15.7.08

Costumes gastronômicos

Recentemente li o ótimo livro Estrela Solitária, de Ruy Castro. Gostei bastante dos trechos em que o autor escreve sobre os costumes gastronômicos no passado, sejam estes exercidos por índios ou por Garrincha e seus familiares e amigos. Listo abaixo alguns enxertos do livro.

“Quanto a beber, os índios já produziam uma bebida espumante, de alto teor alcoólico, fermentada a partir de frutas ou raízes de aipim, com a qual os homens da tribo, incluindo o pajé e o morubixaba, embriagavam-se dias e noites nos seus feriados longos”.

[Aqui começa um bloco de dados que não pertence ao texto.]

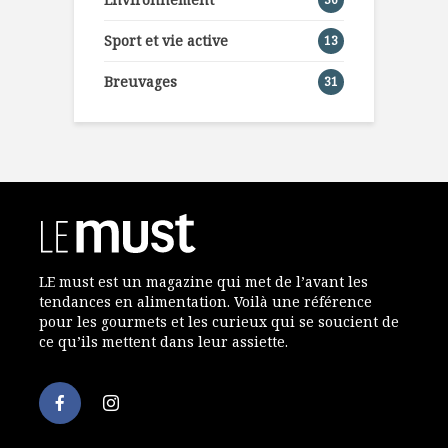
Sport et vie active
13
Breuvages
31
LE must est un magazine qui met de l’avant les
tendances en alimentation. Voilà une référence
pour les gourmets et les curieux qui se soucient de
ce qu’ils mettent dans leur assiette.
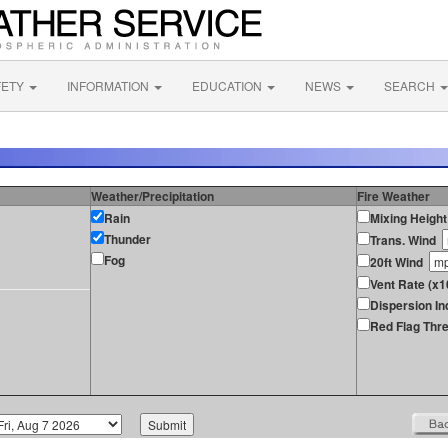
FETY
INFORMATION
EDUCATION
NEWS
SEARCH
Weather/Precipitation
Fire Weather
Rain
Mixing Height
Thunder
Trans. Wind
Fog
20ft Wind
Vent Rate (x1
Dispersion In
Red Flag Thre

“Nos dois estados [Pernambuco e Alagoas], não restara um único caeté para contar com que temperos os seus ferozes antepassados haviam comido o bispo Sardinha em 1556. E nem um ferocíssimo tupinambá para contar como eles próprios haviam dizimado e também comido os caetés – antes de serem, por sua vez, exterminados com ainda maior ferocidade pelos portugueses”.

“É verdade que, sob o permanente olhar do branco, os fulniôs perderam muito de seus antigos costumes. Um deles, o endocanibalismo: o primogênito de cada família era morto, assado e comido com mel pelos avós. Acreditavam que, com isso, a estirpe se fortificava. O pai da criança não participava do repasto, mas tinha a obrigação de ir colher o mel”.

“O cachimbo [uma gororoba caseira que servia para curar os mais diversos males] era uma mistura de cachaça com mel de abelhas e canela em pau, posta para curtir numa garrafa envolta com cortiça e pendurada numa viga do teto. O pai se certificava antes se a cachaça era da boa. O cachimbo não era usado para fins recreativos ou embriagantes – pelo menos, não de propósito -, mas medicinais. As mulheres o tomavam durante a gravidez. Depois do parto, continuavam tomando-o enquanto durasse o resguardo. Adultos e crianças o tomavam como purgante, xarope, fortificante e para combater gripes, lombrigas, coqueluche, asma, e dor de dentes. Aos bebês, era dado como tranqüilizante: uma ou duas colheres antes de dormir, para não terem sonhos agitados”.

“Outra de suas habilidades [de Amaro, pai de Garrincha] era como matador de cabritos: a pedido da vizinhança, abatia vinte ou trinta a cada fim de semana, com uma paulada definitiva na testa de cada bicho. Como pagamento ficava com o bucho, as tripas, o fígado, o sangue, e a cabeça do animal, com os quais preparava ciclópicas buchadas para ele e seus amigos. O abate de um cabrito exigia quase um ritual, e Amaro o executava entre gargalhadas e largas talagadas, como numa cerimônia pagã”.

“[Amaro] atribuía parte de seus poderes românticos a uma possante dieta matinal: mocotó, ovos de pata, água de cipó-cravo e chá de catuaba”.